* **Complete the following**:
A: Decide whether each statement agrees with the blog excerpt below. Give yes or no for each, followed by the deciding words from the blog excerpt in quotation marks. (i) Elaine cried during her first dentist appointment. (ii) Warren was on his scooter when he got hurt. (iii) Warren's elbow was injured.
B: Please write what comes next in the blog excerpt below, picking up right after its final sentence.

* **Document extract**:
So here you have it. Chew on these...
PS - Elaine had her first dentist appointment yesterday. And she absolutely LOVED it. Sat still, listened, didn't cry - got her teeth cleaned, checked out, and flossed! Then she was a royal BEOTCH the rest of the day. I love her though. Love her.
Posted at 06:30 AM in ranting and raving | Permalink | Comments (1) | TrackBack (0)
Guess what this is?
That is part of an injury sustained by my Warren yesterday.
Let's zoom out, shall we?
That sweet face, all banged up. Does he look happy to you?
What about now?
Warren met the driveway with his face yesterday. While riding his scooter. He also managed to bang up his elbow and re-scrape his bum knee. It was quite an ordeal as you can imagine.
I guess this is my introduction to boys and spring/summertime?
Ouch.
That's gonna hurt like a bitch when he showers. Oh raw skin...
(And of course I took a picture of it. Dude, I blog AND I scrapbook. Hello?!?!)
Posted at 06:30 AM in Current Affairs | Permalink | Comments (8) | TrackBack (0)
There have been a few instances lately when damage could have been done to my ego. But I survived it.
Let's see.
Now, all of this could send a gal over the edge. But not so for me. You know how I love me my zoloft. And I don't care what those kids say, I'm the bee's knees. The shiznit. Da bomb! I am silly enough to think people pay attention to me when I'm driving the Mountaineer sans children rockin' out to the radio. I'm one hot momma. It's good that people don't expect much out of me, appearance-wise. When I shower and put on real clothes, Elaine will tell me I look like Jessie (my sister), "oh so pretty". Warren assumes it means I'm going somewhere and they'll have a sitter.

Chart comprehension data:
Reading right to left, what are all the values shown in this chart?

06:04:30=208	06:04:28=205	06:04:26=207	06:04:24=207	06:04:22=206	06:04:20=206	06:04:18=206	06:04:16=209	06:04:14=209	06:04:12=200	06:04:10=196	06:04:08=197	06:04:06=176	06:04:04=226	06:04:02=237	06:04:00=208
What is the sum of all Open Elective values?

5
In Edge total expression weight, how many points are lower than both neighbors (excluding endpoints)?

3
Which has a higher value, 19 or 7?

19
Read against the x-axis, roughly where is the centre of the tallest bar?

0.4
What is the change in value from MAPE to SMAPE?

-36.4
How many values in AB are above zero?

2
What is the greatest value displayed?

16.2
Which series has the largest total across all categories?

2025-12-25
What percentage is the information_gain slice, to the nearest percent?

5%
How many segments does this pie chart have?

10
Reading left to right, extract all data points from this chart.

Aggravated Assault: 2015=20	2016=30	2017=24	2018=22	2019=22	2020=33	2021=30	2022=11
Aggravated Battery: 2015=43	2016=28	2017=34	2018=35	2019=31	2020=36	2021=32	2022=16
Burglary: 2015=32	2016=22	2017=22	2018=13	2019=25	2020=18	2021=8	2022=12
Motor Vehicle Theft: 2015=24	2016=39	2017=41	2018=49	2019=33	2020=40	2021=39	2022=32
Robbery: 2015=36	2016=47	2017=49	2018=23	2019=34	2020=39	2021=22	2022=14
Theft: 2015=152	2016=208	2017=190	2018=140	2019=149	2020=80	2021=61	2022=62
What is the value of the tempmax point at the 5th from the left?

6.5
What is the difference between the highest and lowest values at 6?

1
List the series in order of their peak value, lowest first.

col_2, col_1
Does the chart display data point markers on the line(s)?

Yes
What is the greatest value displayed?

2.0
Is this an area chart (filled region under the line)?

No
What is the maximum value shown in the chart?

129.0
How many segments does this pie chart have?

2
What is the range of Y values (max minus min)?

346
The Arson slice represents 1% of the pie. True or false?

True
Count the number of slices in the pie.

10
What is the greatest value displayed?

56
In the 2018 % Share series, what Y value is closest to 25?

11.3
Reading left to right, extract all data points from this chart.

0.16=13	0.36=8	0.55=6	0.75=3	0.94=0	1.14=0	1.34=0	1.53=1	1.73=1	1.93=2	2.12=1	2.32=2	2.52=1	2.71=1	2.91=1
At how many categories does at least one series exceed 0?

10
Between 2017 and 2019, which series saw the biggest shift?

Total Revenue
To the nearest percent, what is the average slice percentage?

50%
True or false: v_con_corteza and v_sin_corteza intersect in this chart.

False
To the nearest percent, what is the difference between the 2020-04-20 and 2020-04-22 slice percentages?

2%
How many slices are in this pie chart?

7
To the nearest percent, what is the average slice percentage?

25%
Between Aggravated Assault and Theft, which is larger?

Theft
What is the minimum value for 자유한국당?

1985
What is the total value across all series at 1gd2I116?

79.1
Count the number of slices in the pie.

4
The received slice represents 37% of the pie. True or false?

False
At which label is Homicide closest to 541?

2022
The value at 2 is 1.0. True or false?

* **Answers in order**:
A:
(i) No: "Sat still, listened, didn't cry"
(ii) Yes: "While riding his scooter."
(iii) Yes: "He also managed to bang up his elbow"

B:
Setting the bar low all while having a kickin' self-image (image, hallucinations - what's the diff?) - that's where it's at. It's how I maintain my game.
I recommend it for all stinky, circular, spikey-haired old ladies out there! HOLLA!
Posted at 06:30 AM in Current Affairs | Permalink | Comments (0) | TrackBack (0)
Five. Five is hard. Two was hard. As was three and four. Five. Now that's a toughie.
Five seems to be a hard age for my War-T. Well, at least this early five that is. I think because he can't seem to stick to five. Daily, his age changes at rapid intervals. There are times when I feel like he is ten, only minutes later to discover that he's about two and has lost his ability to cope. It's hard to be a kid. And sometimes, its even harder to the parent and try to keep up.
For instance, after school yesterday, Warren was this angelic child. He knew I was sick and offered to do everything to make me comfortable. He read me books, he got me a blanket - he even offered to get my slippers for me. When it was time for lunch, he begged to make everyone's. And was damn proud of himself for creating such a feast for Elaine and himself. (Hisself? He and Elaine? What's the rule there?) He took the trash out, hauled in the recycling bin, and offered to do laundry. I mean I was cracking up at the things he was willing to do without my asking.
During rest time, he was more five year old again. He played quietly in his room for about ten minutes before coming out to ask if rest time was over. We do this battle every day. Such is the routine of a five year old and his mother.
He played outside with friends, got freaked out by a dragonfly, then played outside some more. He was nice to his sister, then he was mean to his sister. He rode down the cul-de-sac hill at top speed on his scooter. All typical five year old stuff.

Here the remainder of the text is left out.